As the New York Times pointed out Dec. 11, the donation suspensions “coincide with the first quarter after a presidential election, which is typically light on fundraising anyway.”

“Efforts by some companies to pause PAC donations to all lawmakers — those who voted to uphold the election as well as those who sought to overturn it — are raising eyebrows,” the Times reported. “And companies can still give to ‘dark money’ groups that don’t disclose their donors but often raise far more money than corporate PACs.”

Emphasizing that point and outlining steps democrats can take to curtail dark money, The Daily Poster’s Andrew Perez and David Sirota wrote that “if you are a billionaire or a corporation in America today, you can bankroll seditious politicians and the radical right-wing movement that staged last week’s violent insurrection at the U.S. Capitol — and you can do so with impunity.”

“Right now, an increasing portion of resources flooding into politics is going into dark money groups that do not have to disclose their donors,” Sirota and Perez noted. “OpenSecrets estimated that dark money groups injected more than $750 million into the 2020 elections — and that does not account for other dark money that funds propaganda, misinformation, and astroturf organizing.”

While some companies provided specific timelines for their donation pauses, many did not specify how long the suspensions will last, leaving an opening for a quiet return to political giving in the near future.

As Popular Information reported earlier this week, Dow Inc. vowed that its pause of “all corporate and employee political action committee (PAC) contributions to any member of Congress who voted to object to the certification of the presidential election” will “remain in place for a period of one election cycle (two years for House members; up to six years for senators).”

JPMorgan Chase, meanwhile, said its suspension of donations to both Republicans and democrats in Congress will only last six months.
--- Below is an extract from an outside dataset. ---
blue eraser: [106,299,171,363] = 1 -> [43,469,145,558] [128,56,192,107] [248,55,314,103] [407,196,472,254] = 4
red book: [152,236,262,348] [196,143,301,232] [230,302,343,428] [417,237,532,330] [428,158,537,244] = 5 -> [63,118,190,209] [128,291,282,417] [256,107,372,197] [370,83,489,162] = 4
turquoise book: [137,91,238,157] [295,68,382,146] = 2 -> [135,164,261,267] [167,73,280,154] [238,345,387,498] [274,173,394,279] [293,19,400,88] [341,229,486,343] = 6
Citigroup’s pause of all political contributions will last only until the end of the current quarter.

Theodore Schleifer, money and influence reporter for Recode, argued that “beyond the symbolism, the impact of these corporations’ decisions could prove relatively minor.”

“What would probably prove more significant for American elections,” Schleifer wrote, “would be if these donation bans become more permanent, or if corporations dissolve their PACs entirely; if companies’ billionaire executives and board members pledge to follow their corporate policies in their own disclosed and undisclosed personal giving; or if they fundamentally reshaped their lobbying strategies to not engage with GOP legislators or the entire Republican Party in Washington.”

“Last week could serve as a broader reset in how big business approaches Washington,” added Schleifer. “But the pause in corporate PAC giving would just be the beginning.”